◆ Aim 1:
In the employment agreement excerpt, what annual base salary will the executive be paid under the agreement that renewed in 1998?

EXECUTIVE EMPLOYMENT AGREEMENTS
Mr. Theodore H. Reich
In January 1995, the Corporation and the Bank entered into
an Employment Agreement with Theodore H. Reich, Director,
President and Chief Executive Officer of the Corporation and the
Bank. Under the terms of the Employment Agreement, Mr. Reich
will serve as President and Chief Executive Officer of the
Corporation. The initial term of the Employment Agreement is
three years, subject to an automatic one year extension on each
anniversary date thereof, unless either party gives notice to the
other of an intention not to renew. Under the Employment
Agreement that renewed in 1998, the Corporation or the Bank will
pay an annual base salary of $175,006 to the executive. This
base salary will be reviewed annually by the Board of Directors
and will be subject to annual adjustments. In addition, the
Board of Directors of the Corporation in its sole discretion
provide for the payment of periodic bonuses to the executive.

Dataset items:
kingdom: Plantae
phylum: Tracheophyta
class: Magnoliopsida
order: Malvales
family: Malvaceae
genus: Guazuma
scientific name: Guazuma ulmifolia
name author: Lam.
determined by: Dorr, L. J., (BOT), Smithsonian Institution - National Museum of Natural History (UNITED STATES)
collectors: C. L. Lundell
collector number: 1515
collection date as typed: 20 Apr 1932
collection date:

◆ Aim 2:
Reproduce the specimen rows word for word, starting at the first row and stopping after the line that contains "collectors: C. L. Lundell".

◆ Response 1:
$175,006

◆ Response 2:
kingdom: Plantae
phylum: Tracheophyta
class: Magnoliopsida
order: Malvales
family: Malvaceae
genus: Guazuma
scientific name: Guazuma ulmifolia
name author: Lam.
determined by: Dorr, L. J., (BOT), Smithsonian Institution - National Museum of Natural History (UNITED STATES)
collectors: C. L. Lundell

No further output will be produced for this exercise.